The IT environment is rapidly changing: New technology stacks emerge every year that serve billions of people worldwide and naturally have been targeted by malware writers. How can you quickly and effectively distinguish a network intrusion attempt from an expected and authorized event? As it turns out, Apache Hadoop is one emerging technology that improves your chances of detecting and stopping security attacks.

Organizations realize that just putting up walls around data is no longer enough protection. CIOs want to avoid security-related incidents having an impact on service-level agreements (SLAs), so they want to reduce the likelihood of a successful attack while being able to respond faster when one does occur. What is needed to do this is a deeper insight into the data being generated in order to identify threats – and that happens by monitoring and analyzing all events across the network in real time. This approach, however, results in the generation of large amounts of security-related data that must be stored and analyzed. In addition, increased regulations require storing and archiving security event data for longer time periods to comply with more stringent regulations. That's where the advantages of using Big Data technologies on a real-time Hadoop platform come in.

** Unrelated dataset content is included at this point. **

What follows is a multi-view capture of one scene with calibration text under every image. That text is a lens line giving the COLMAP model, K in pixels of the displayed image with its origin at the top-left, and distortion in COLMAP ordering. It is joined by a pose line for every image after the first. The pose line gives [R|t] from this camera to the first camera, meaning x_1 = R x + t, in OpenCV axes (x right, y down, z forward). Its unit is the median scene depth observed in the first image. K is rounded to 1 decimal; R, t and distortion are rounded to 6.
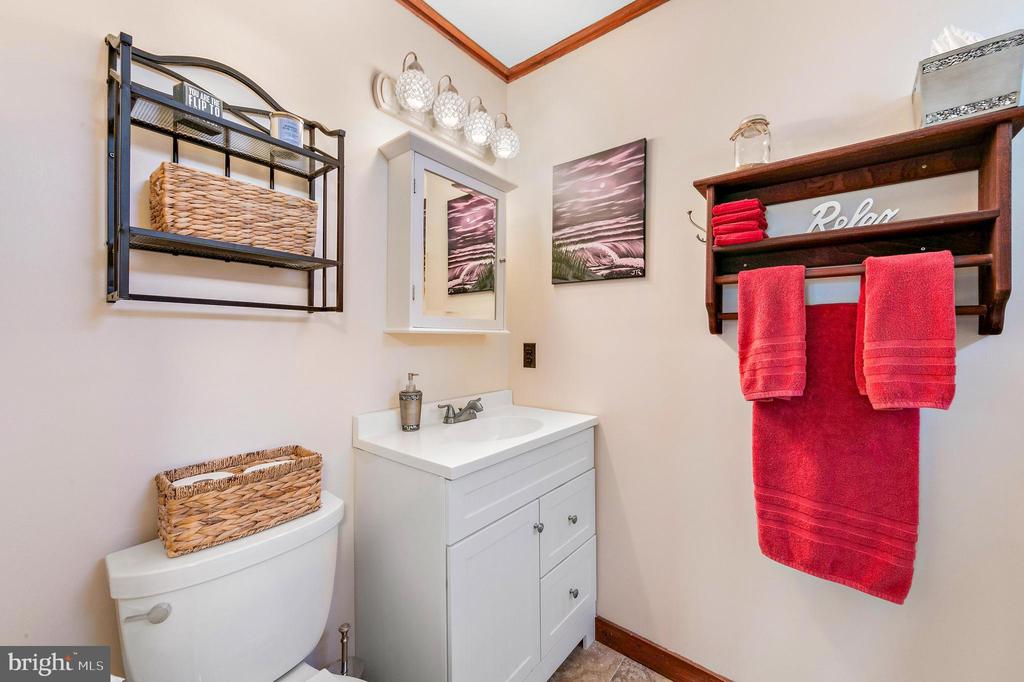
lens RADIAL K [[407.4, 0, 509.9], [0, 407.4, 337.8], [0, 0, 1]] dist [0.009328, 0.000269]
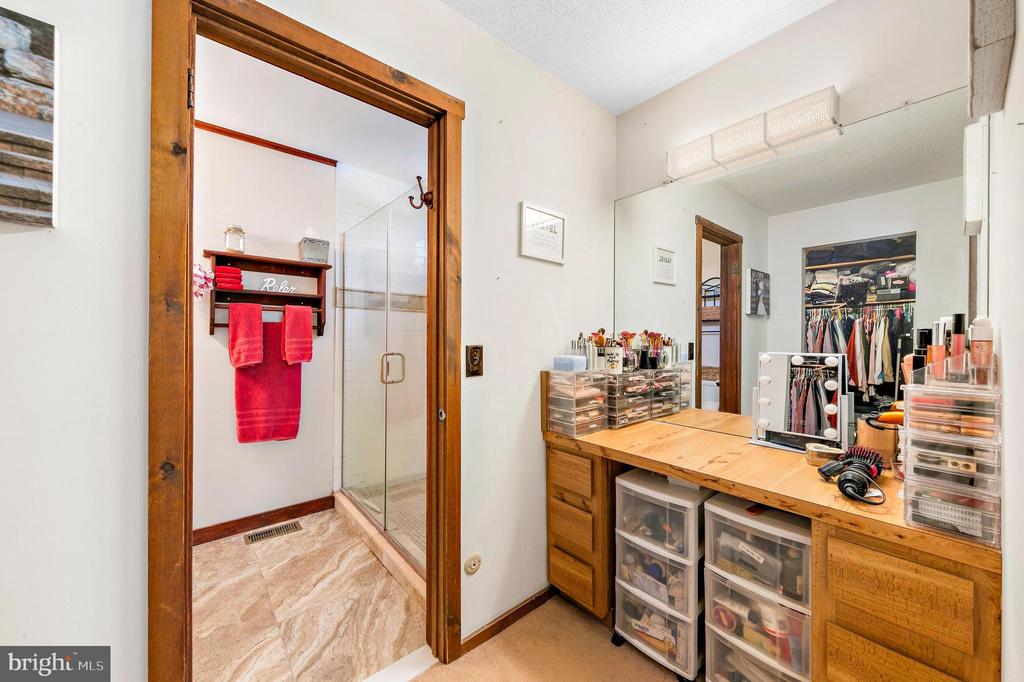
lens RADIAL K [[376.0, 0, 508.6], [0, 376.0, 339.0], [0, 0, 1]] dist [0.002745, 0.000525]
pose [[0.185493, -0.009427, 0.982600, -1.122103], [-0.006611, 0.999919, 0.010841, -0.021045], [-0.982623, -0.008507, 0.185416, -0.754274]]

According to Ted Dunning, chief application architect at MapR Technologies, it's possible to get in front of attacks by analyzing all network event data with tools such as Apache Spark running on a real-time Hadoop platform, and to do so economically. IT professionals can build models that identify "normal" behavior thanks to the large scale of data made available to them. An understanding of normal patterns enables the models then to identify anomalous behavior. The anomalies signal potential security threats, and the combination of the Hadoop platform with Spark gives the high performance and scalability needed for accurate models as well as the speed needed to alert organizations to take action quickly, thus reducing risk.